[Images with pose keypoints]
=== Section Start ===
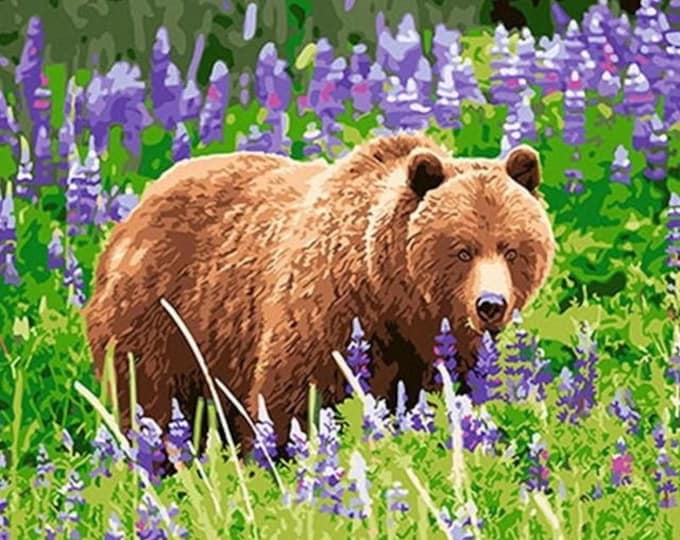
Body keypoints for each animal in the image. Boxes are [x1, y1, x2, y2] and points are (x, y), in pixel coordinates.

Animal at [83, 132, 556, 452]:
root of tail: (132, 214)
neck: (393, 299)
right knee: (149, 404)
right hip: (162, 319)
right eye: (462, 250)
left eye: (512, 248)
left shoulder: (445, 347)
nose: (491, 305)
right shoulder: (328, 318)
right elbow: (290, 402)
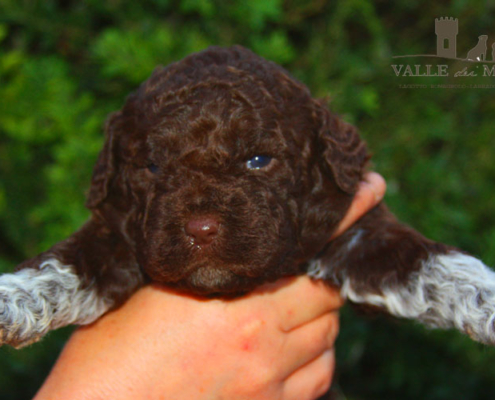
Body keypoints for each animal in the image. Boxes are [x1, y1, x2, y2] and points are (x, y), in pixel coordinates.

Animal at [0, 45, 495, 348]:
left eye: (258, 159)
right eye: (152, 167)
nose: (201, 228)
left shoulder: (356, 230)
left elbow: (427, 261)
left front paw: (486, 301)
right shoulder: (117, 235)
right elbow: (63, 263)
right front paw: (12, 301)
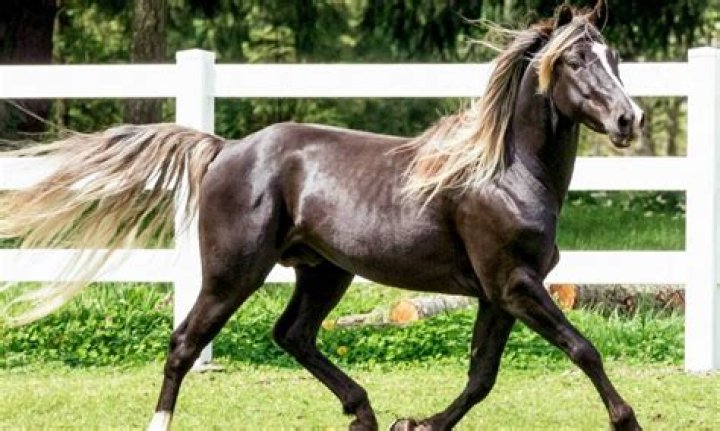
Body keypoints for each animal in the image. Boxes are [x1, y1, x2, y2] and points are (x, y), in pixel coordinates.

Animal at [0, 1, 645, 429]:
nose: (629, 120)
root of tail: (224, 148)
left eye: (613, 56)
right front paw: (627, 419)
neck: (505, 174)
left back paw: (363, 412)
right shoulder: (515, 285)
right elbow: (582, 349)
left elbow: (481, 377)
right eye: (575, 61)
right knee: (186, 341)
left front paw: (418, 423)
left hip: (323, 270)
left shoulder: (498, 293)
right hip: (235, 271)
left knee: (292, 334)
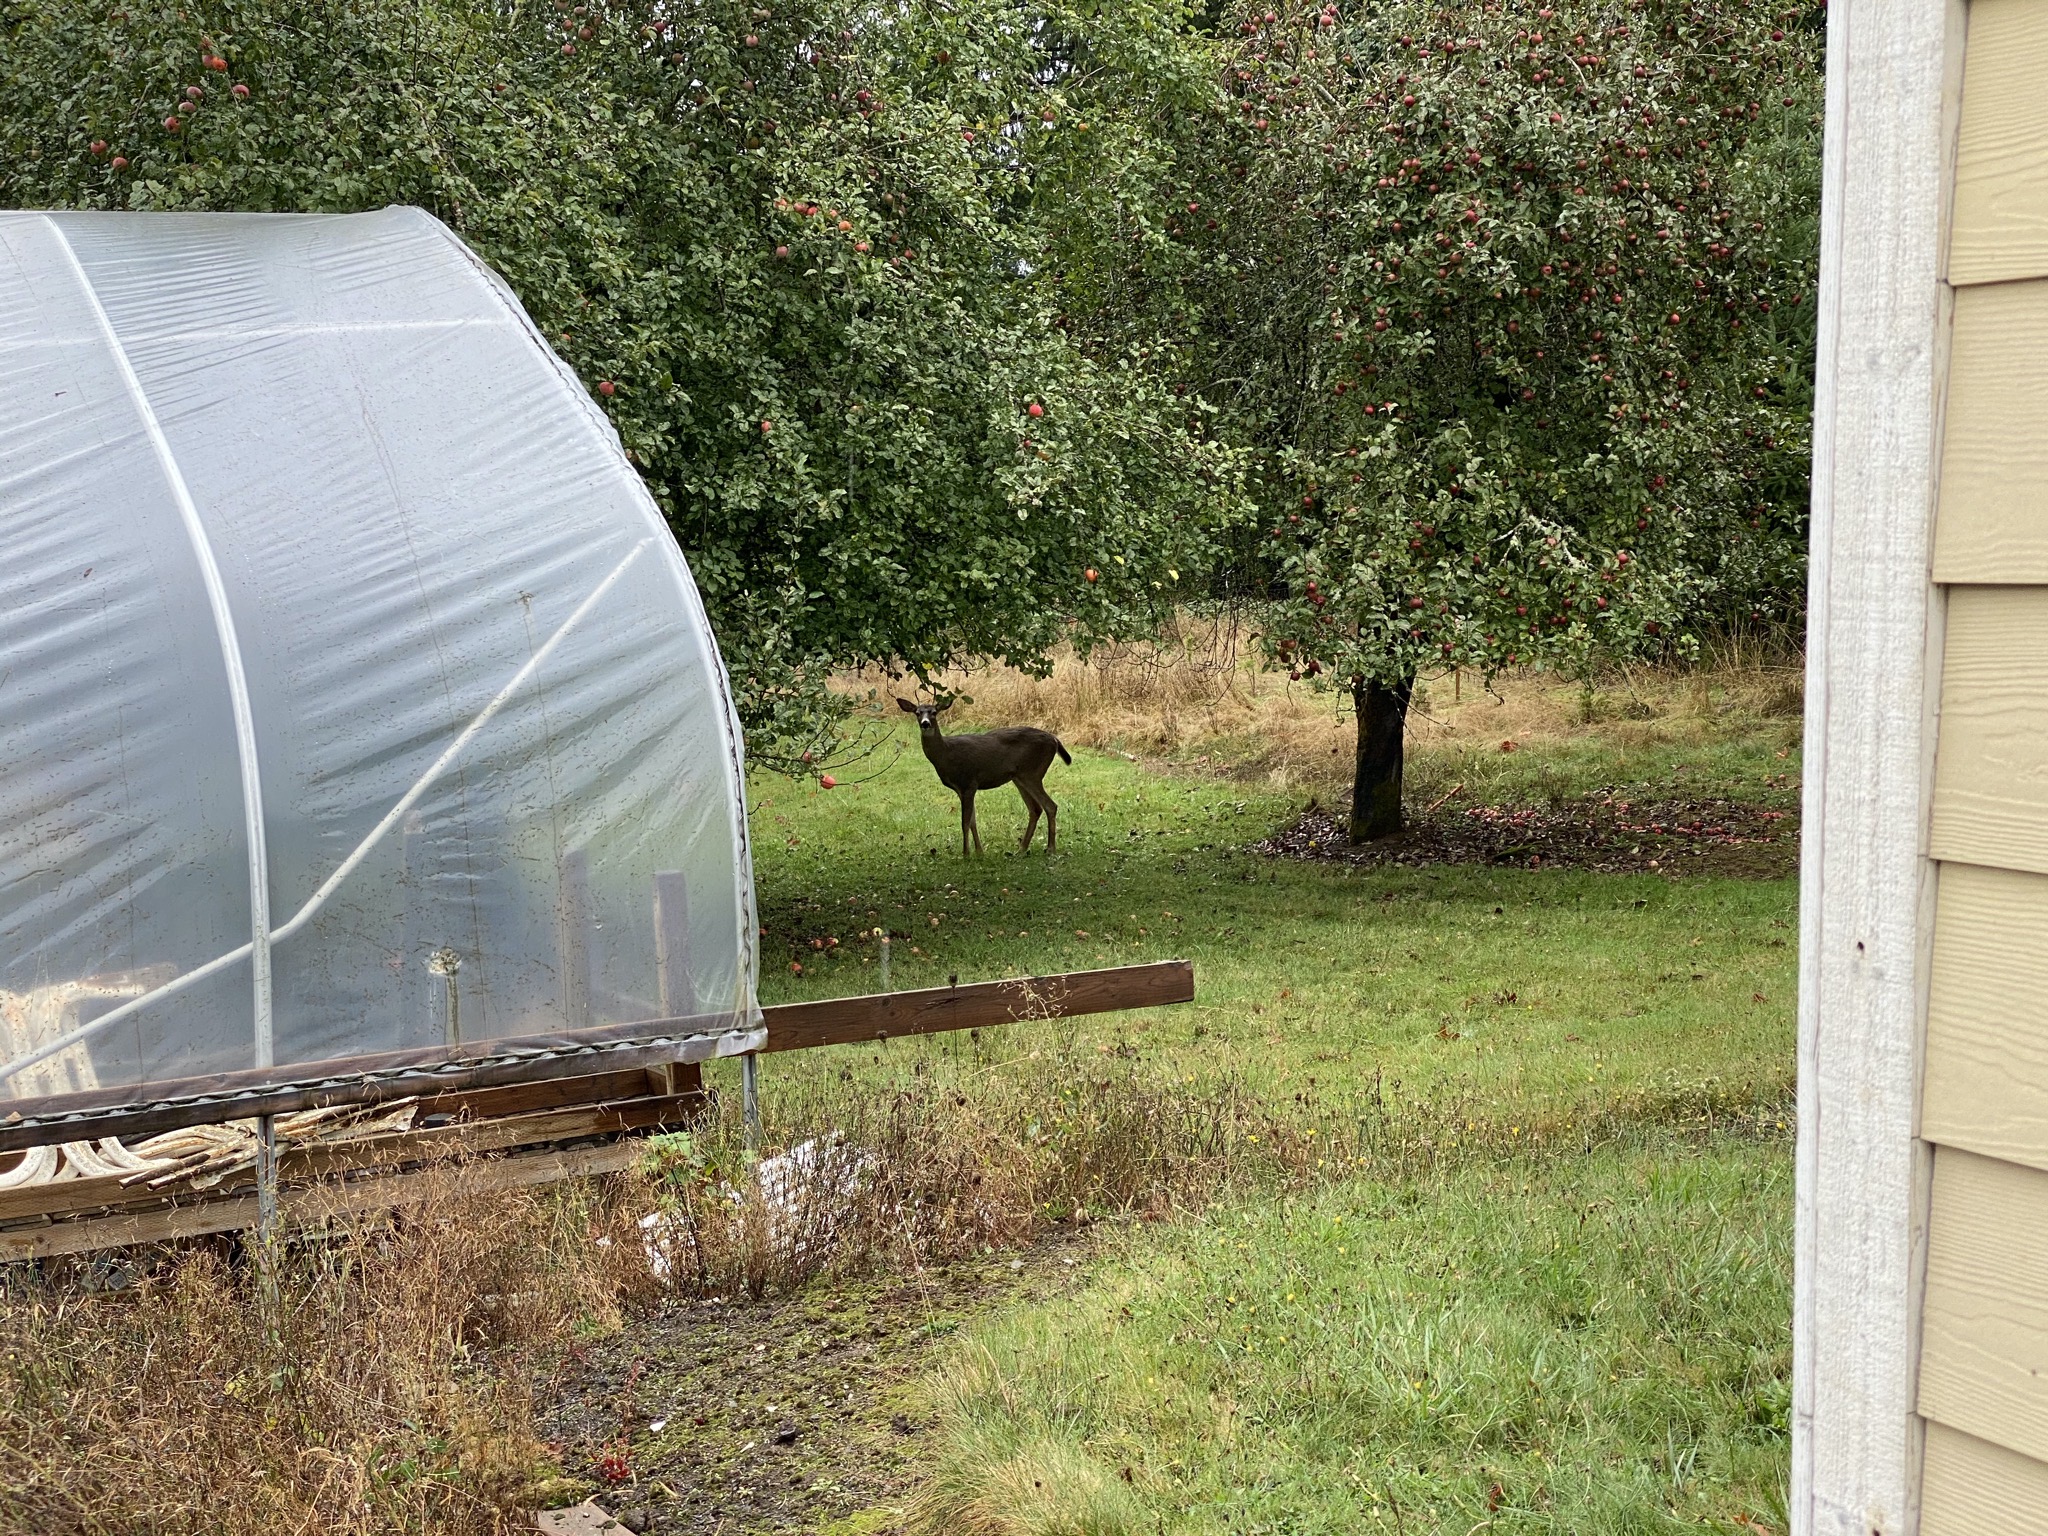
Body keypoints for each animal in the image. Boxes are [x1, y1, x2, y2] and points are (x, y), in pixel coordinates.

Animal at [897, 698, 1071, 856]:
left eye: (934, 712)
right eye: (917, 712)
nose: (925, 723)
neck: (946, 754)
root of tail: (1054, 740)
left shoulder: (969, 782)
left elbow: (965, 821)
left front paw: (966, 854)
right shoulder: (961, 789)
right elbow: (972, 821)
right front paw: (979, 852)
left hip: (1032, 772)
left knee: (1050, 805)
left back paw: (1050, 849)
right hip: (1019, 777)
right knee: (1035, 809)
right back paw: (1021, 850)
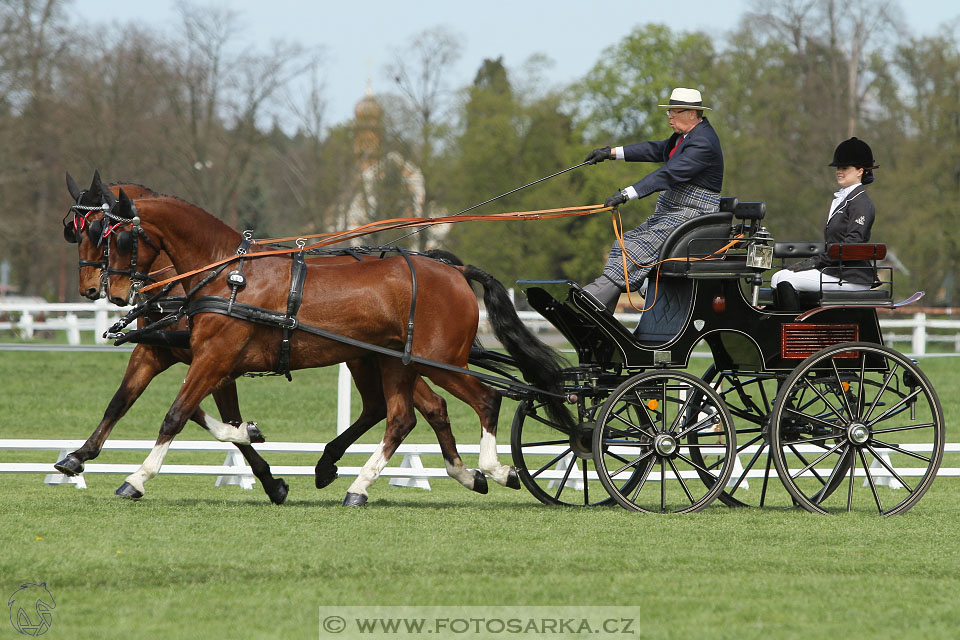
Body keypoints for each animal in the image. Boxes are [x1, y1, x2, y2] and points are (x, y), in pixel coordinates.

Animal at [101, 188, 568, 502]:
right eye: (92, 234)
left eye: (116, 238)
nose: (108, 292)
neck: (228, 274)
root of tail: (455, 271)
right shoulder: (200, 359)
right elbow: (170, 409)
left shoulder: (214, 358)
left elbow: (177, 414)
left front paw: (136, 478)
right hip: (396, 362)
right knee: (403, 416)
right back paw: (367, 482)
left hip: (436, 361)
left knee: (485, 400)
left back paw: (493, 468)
=== Section End ===
→ Task directions:
Extract the text of all the records above verbatim, excluding pictures.

→ Result:
Body keypoints for each animal in the image. Boxes are [x1, y1, x2, y2] and points are (x, y), in pixel coordinates.

Animal at [83, 132, 556, 452]:
root of tail: (132, 214)
neck: (393, 299)
right knee: (149, 404)
right hip: (162, 319)
right eye: (462, 250)
left eye: (512, 248)
left shoulder: (445, 347)
nose: (491, 305)
right shoulder: (328, 318)
right elbow: (290, 402)
Body keypoints for each animal in the image. Boxes are [x1, y1, x2, y2] and points are (x, y), in pixel coordinates.

Animal at [0, 45, 495, 348]:
left eye: (258, 159)
right eye: (152, 167)
nose: (201, 228)
left shoulder: (356, 230)
left elbow: (427, 261)
left front paw: (486, 301)
right shoulder: (117, 235)
right elbow: (63, 263)
right front paw: (12, 301)
Body keypoints for each animal in the image. Boxes are [x1, y1, x2, y2] and points are (x, y), in pixel coordinates.

Animal at [0, 1, 645, 429]:
nose: (629, 120)
root of tail: (224, 148)
left eye: (613, 56)
right front paw: (627, 419)
neck: (505, 174)
left back paw: (363, 412)
right shoulder: (515, 285)
right elbow: (582, 349)
left elbow: (481, 377)
right eye: (575, 61)
right knee: (186, 341)
left front paw: (418, 423)
left hip: (323, 270)
left shoulder: (498, 293)
right hip: (235, 271)
left knee: (292, 334)
Body keypoints for each animal in the image. Boxes are [x1, y1, x2, y2] and points are (x, y), in pixel coordinates.

Animal at [897, 698, 1071, 856]:
left eye: (934, 712)
right eye: (917, 712)
nose: (925, 723)
neck: (946, 754)
root of tail: (1054, 740)
left shoulder: (969, 782)
left elbow: (965, 821)
left front paw: (966, 854)
right shoulder: (961, 789)
right elbow: (972, 821)
right front paw: (979, 852)
left hip: (1032, 772)
left knee: (1050, 805)
left back paw: (1050, 849)
right hip: (1019, 777)
right knee: (1035, 809)
right back paw: (1021, 850)
Body keypoints for each animal in the image. Boxes are [x1, y1, x2, y2] and points are (x, y), in pixel coordinates.

Animal at [101, 188, 568, 502]:
right eye: (92, 234)
left eye: (116, 238)
nose: (108, 292)
neck: (228, 274)
root of tail: (455, 271)
right shoulder: (200, 359)
right elbow: (170, 409)
left shoulder: (214, 358)
left elbow: (177, 414)
left front paw: (136, 478)
right hip: (396, 362)
right knee: (403, 416)
right back paw: (367, 482)
left hip: (436, 361)
left knee: (485, 400)
left back paw: (493, 468)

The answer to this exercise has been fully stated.